A U.S. Marine watches Afghan soldiers during training in Helmand Province.
A U.S. Marine watches Afghan soldiers during training in Helmand Province.

U.S. forces in Afghanistan have recently conducted air strikes against Taliban and Chinese militants in northern Afghanistan, the NATO-led mission said.

James B. Hecker, commander of NATO’s Air Command in Afghanistan, told reporters via satellite on February 7 that U.S. air strikes destroyed Taliban training camps that supported the East Turkestan Islamic Movement (ETIM).

The strikes were conducted in Badakhshan, a remote and mountainous province in northeastern Afghanistan along the border with China and Tajikistan.

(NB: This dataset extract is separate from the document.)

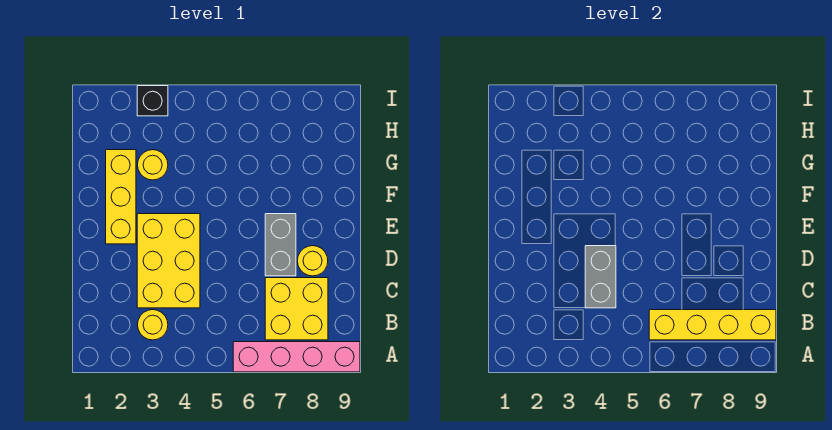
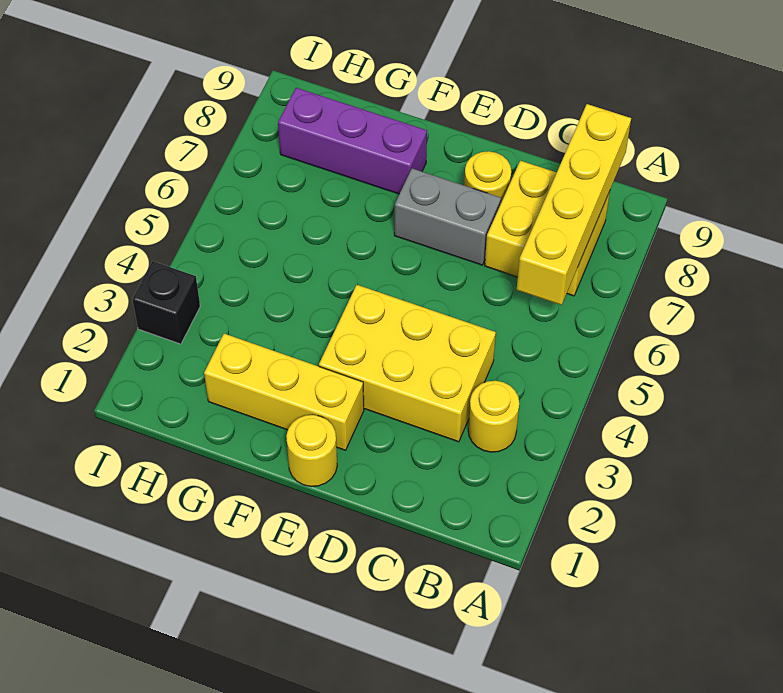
pink 1x4 brick [233,342,360,372] -> none
grey 1x2 brick [585,246,616,308] -> none
none -> purple 1x3 brick [278,88,427,194]
yellow 1x1 round brick [138,150,168,180] -> yellow 1x1 round brick moved to [286,415,337,487]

"ETIM enjoys support from the Taliban in the mountains of Badakhshan, so hitting these Taliban training facilities and squeezing the Taliban's support networks degrades ETIM capabilities," Hecker said.

In a message on Twitter, U.S. Forces Afghanistan said that the February 4 air strikes involved two B-52s.

On February 8, Faqir Mohammad Jowzjani, the police chief of the northern province of Jowzjan, told the AP news agency that an ETIM fighter and three Uzbek militants were killed in the joint U.S. and Afghan air strikes in the province.

ETIM is made up of members of China's Uyghur minority, a Muslim Turkic-speaking people who inhabit the Xinjiang region in China's far west.

The United States and the United Nations have designated ETIM as a terrorist group.